▶ [TASK]: From the entries below, copy out all lines holding "morte".

▶ [AVAILABLE DATA]:

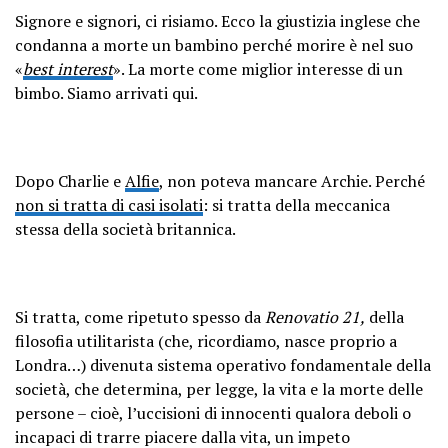
Signore e signori, ci risiamo. Ecco la giustizia inglese che
condanna a morte un bambino perché morire è nel suo
«
best interest
». La morte come miglior interesse di un
bimbo. Siamo arrivati qui.
Dopo Charlie e
Alfie
, non poteva mancare Archie. Perché
non si tratta di casi isolati
: si tratta della meccanica
stessa della società britannica.
Si tratta, come ripetuto spesso da
Renovatio 21,
della
filosofia utilitarista (che, ricordiamo, nasce proprio a
Londra…) divenuta sistema operativo fondamentale della
società, che determina, per legge, la vita e la morte delle
persone – cioè, l’uccisioni di innocenti qualora deboli o
incapaci di trarre piacere dalla vita, un impeto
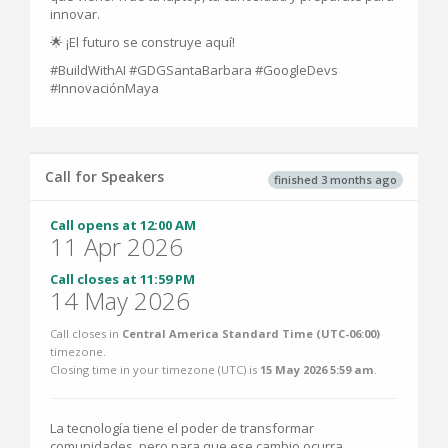
innovar.
🌟 ¡El futuro se construye aquí!
#BuildWithAI #GDGSantaBarbara #GoogleDevs
#InnovaciónMaya
Call for Speakers
finished 3 months ago
Call opens at 12:00 AM
11 Apr 2026
Call closes at 11:59 PM
14 May 2026
Call closes in
Central America Standard Time (UTC-06:00)
timezone.
Closing time in your timezone (
UTC
) is
15 May 2026 5:59 am
.
La tecnología tiene el poder de transformar
comunidades, pero para que ese cambio ocurra,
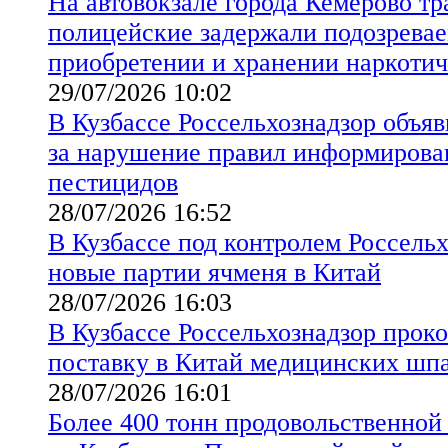
На автовокзале города Кемерово т
полицейские задержали подозревае
приобретении и хранении наркотич
29/07/2026 10:02
В Кузбассе Россельхознадзор объя
за нарушение правил информирова
пестицидов
28/07/2026 16:52
В Кузбассе под контролем Россель
новые партии ячменя в Китай
28/07/2026 16:03
В Кузбассе Россельхознадзор прок
поставку в Китай медицинских шпа
28/07/2026 16:01
Более 400 тонн продовольственно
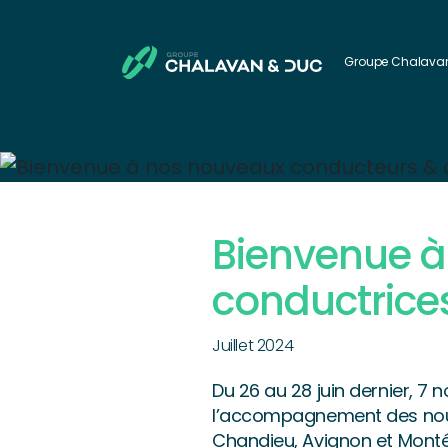
Passer au contenu principal
Groupe Chalava
Bienvenue à
conductrices
Juillet 2024
Du 26 au 28 juin dernier, 7
l’accompagnement des nouvea
Chandieu, Avignon et Monté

▶ [SOLUTION]:
condanna a morte un bambino perché morire è nel suo
». La morte come miglior interesse di un
società, che determina, per legge, la vita e la morte delle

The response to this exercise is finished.